==== DATASET EXCERPTS ====

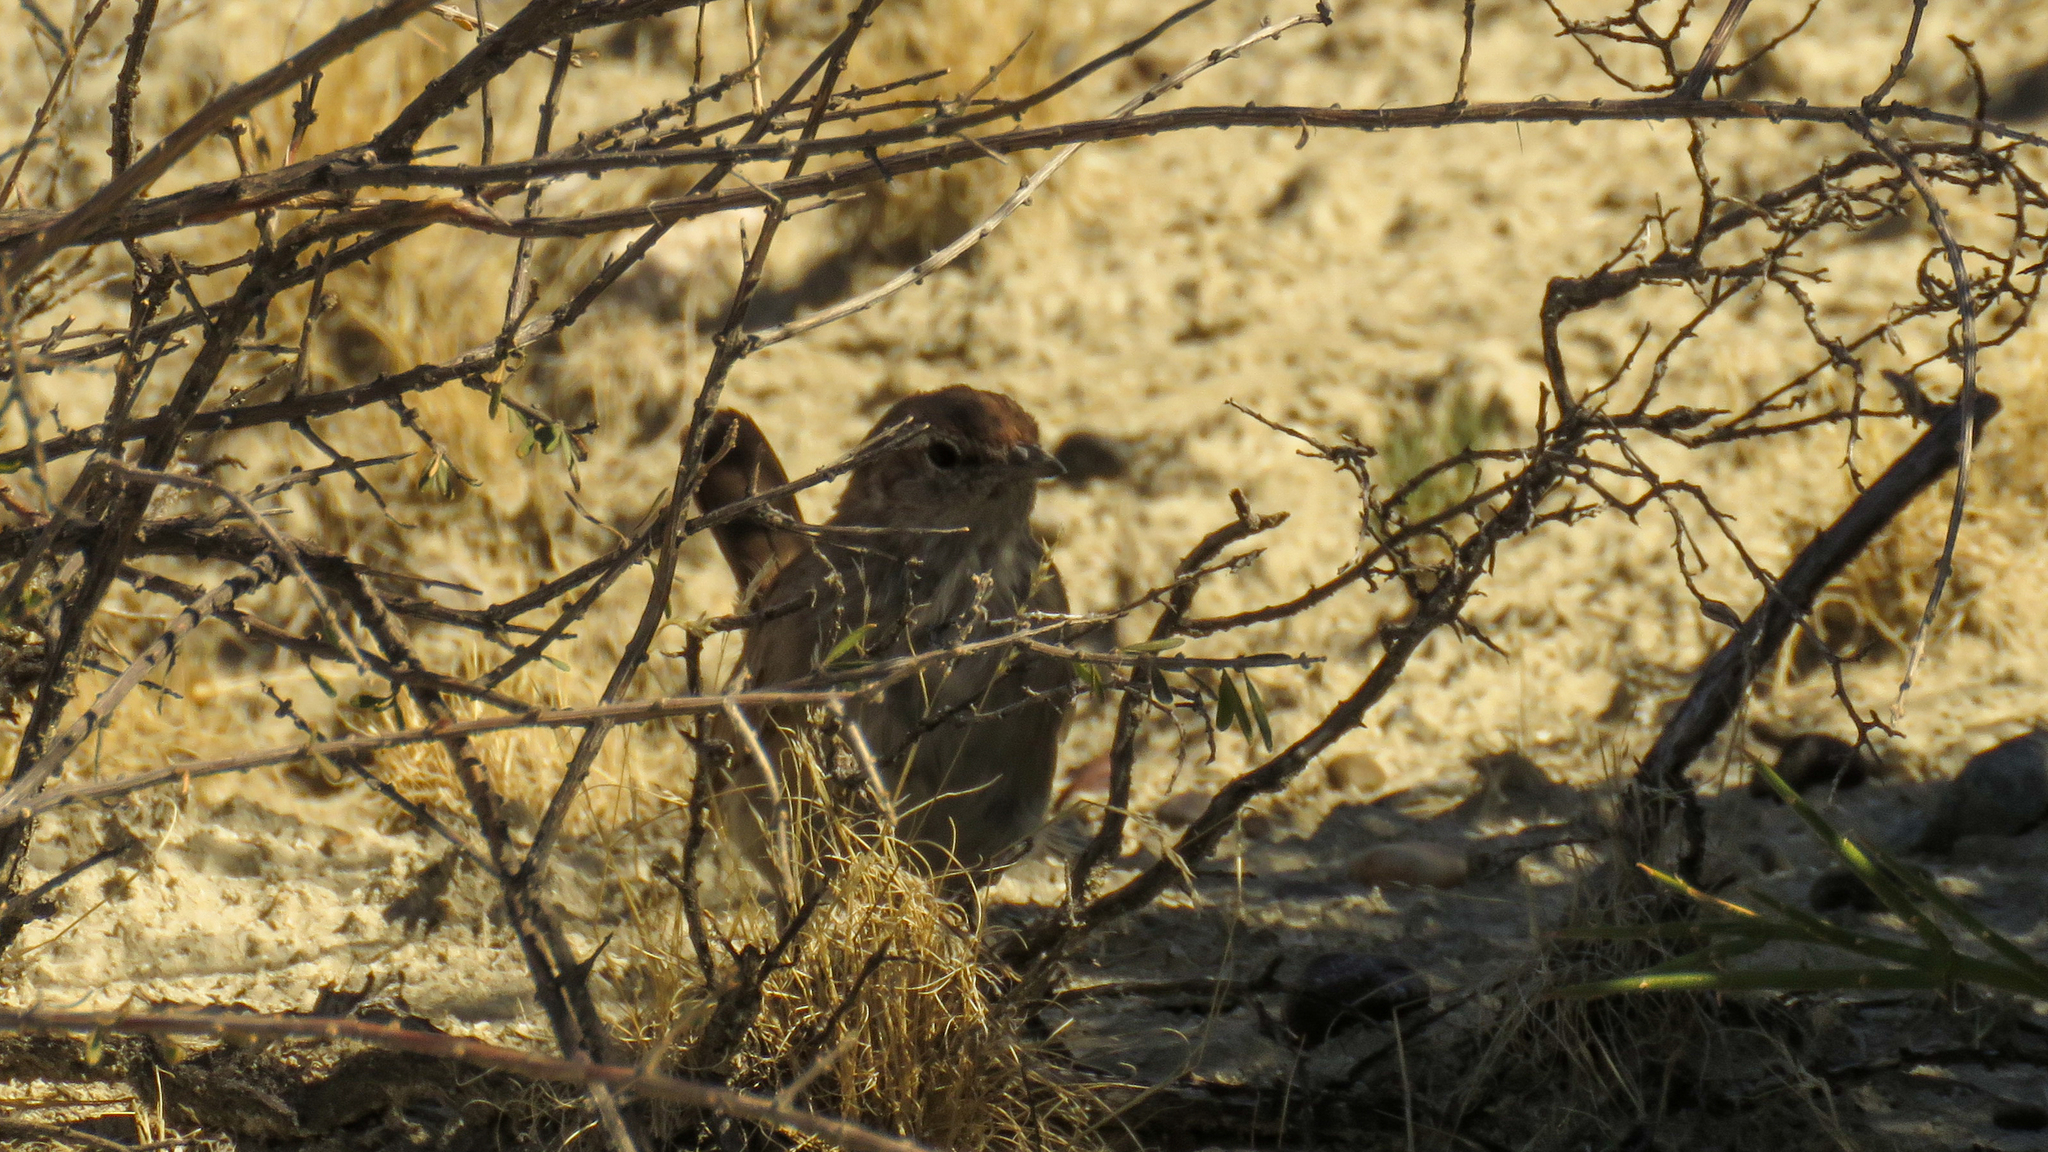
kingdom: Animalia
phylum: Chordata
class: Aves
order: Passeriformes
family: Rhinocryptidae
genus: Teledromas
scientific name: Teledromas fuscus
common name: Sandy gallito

====

▸ **EXERCISE DESCRIPTION**:
Print every line above word for word, leaving out the picture.

▸ **RESULT OF THE EXERCISE**:
kingdom: Animalia
phylum: Chordata
class: Aves
order: Passeriformes
family: Rhinocryptidae
genus: Teledromas
scientific name: Teledromas fuscus
common name: Sandy gallito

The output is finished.